Piccoli granchi bianchi capovolti.
Conchiglie spezzate dalle linee aguzze.
Sogliole e triglie dalle pose improbabili.
Occhi sbarrati che non vedono più.
Teste divelte.
Pezzi di pesci sanguinolenti e di viscere scomposte abbandonati sulla spiaggia.
Uno spettacolo violento, rude, brutale.
Daemon si dibatte accanto alla grossa barca, legato con una catena.
Pallino invece è libero di scorazzare lungo il bagnosciugna, docile ed allegro.
E poi ci sono io.
Forse un altro elemento lacerato in mezzo agli altri.
Il mare non è sempre e solo un fotogramma conciliante che rasserena.

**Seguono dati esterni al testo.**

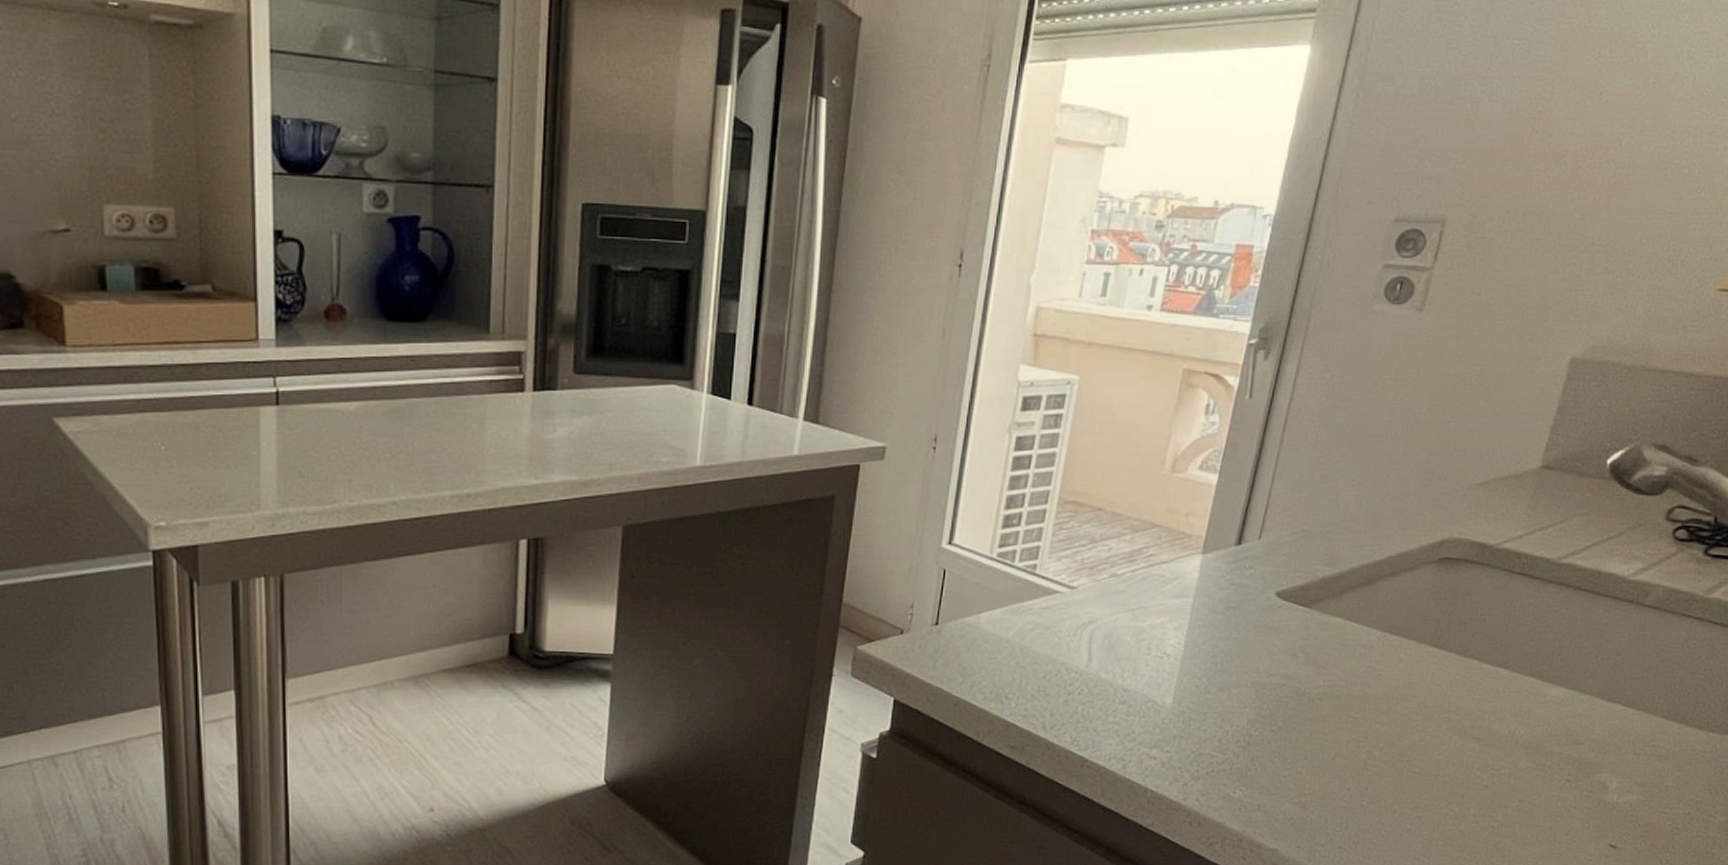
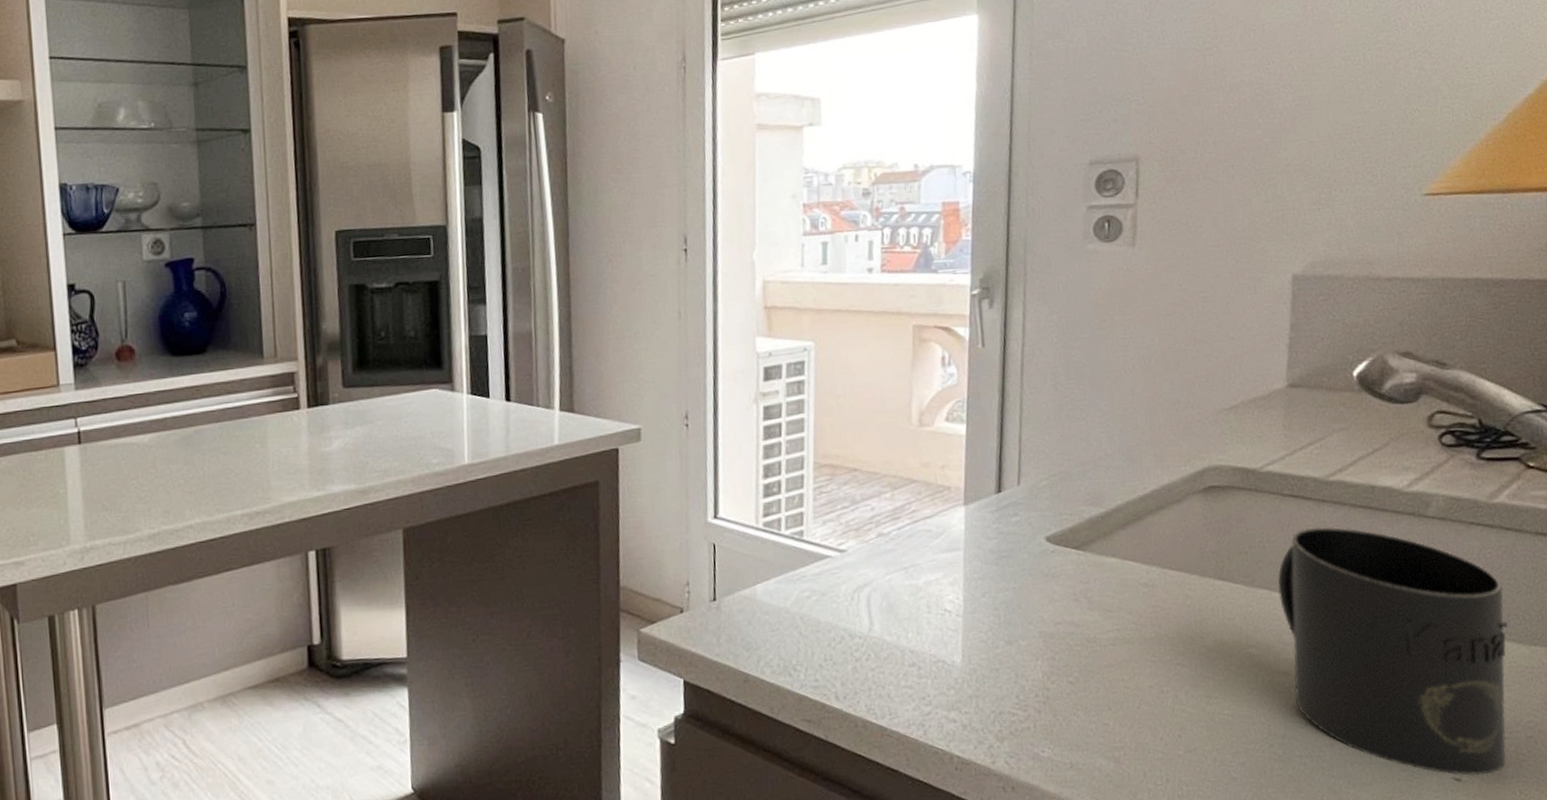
mug: none [1481,605,1698,844] -> present [1278,526,1508,776]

Il mare è anche la ferocia della pesca, la solitudine della morte silenziosa di esseri muti.
La rabbia dei gabbiani che si dividono il bottino.

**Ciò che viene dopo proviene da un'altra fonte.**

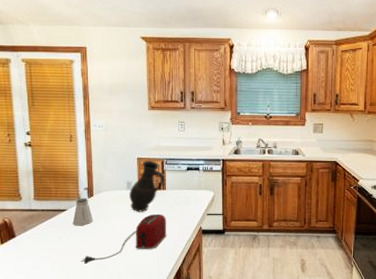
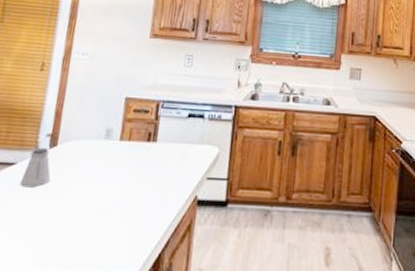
toaster: present [81,214,167,265] -> none [20,174,152,246]
jug: present [129,160,165,212] -> none [105,101,158,172]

Un vento appuntito che schiaffeggia i volti.
Onde crudeli che spaccano legno, assi, mattoni e qualunque altro materiale incontrino sul loro cammino.
E ci sono giorni, santo cielo, nei quali vorresti farti abbattere anche tu.
In cui senti che quei pezzi di carne bianca maleodorante non sono poi così diversi da quello che sei, dalle sensazioni di smarrimento che provi, dal sangue che ti fluisce dentro e ti sbatte sulle tempie fino a strozzarle.
Solo che poi fortunatamente torna il sole.
Ti allontani da quell'orrore che altro non è che la vita stessa.
Torni a guardare solo la bellezza, tutte quelle meraviglie che ti coccolano il cuore e le zone d'ombra.
Riprendi la tua vista selettiva, perché così hai imparato.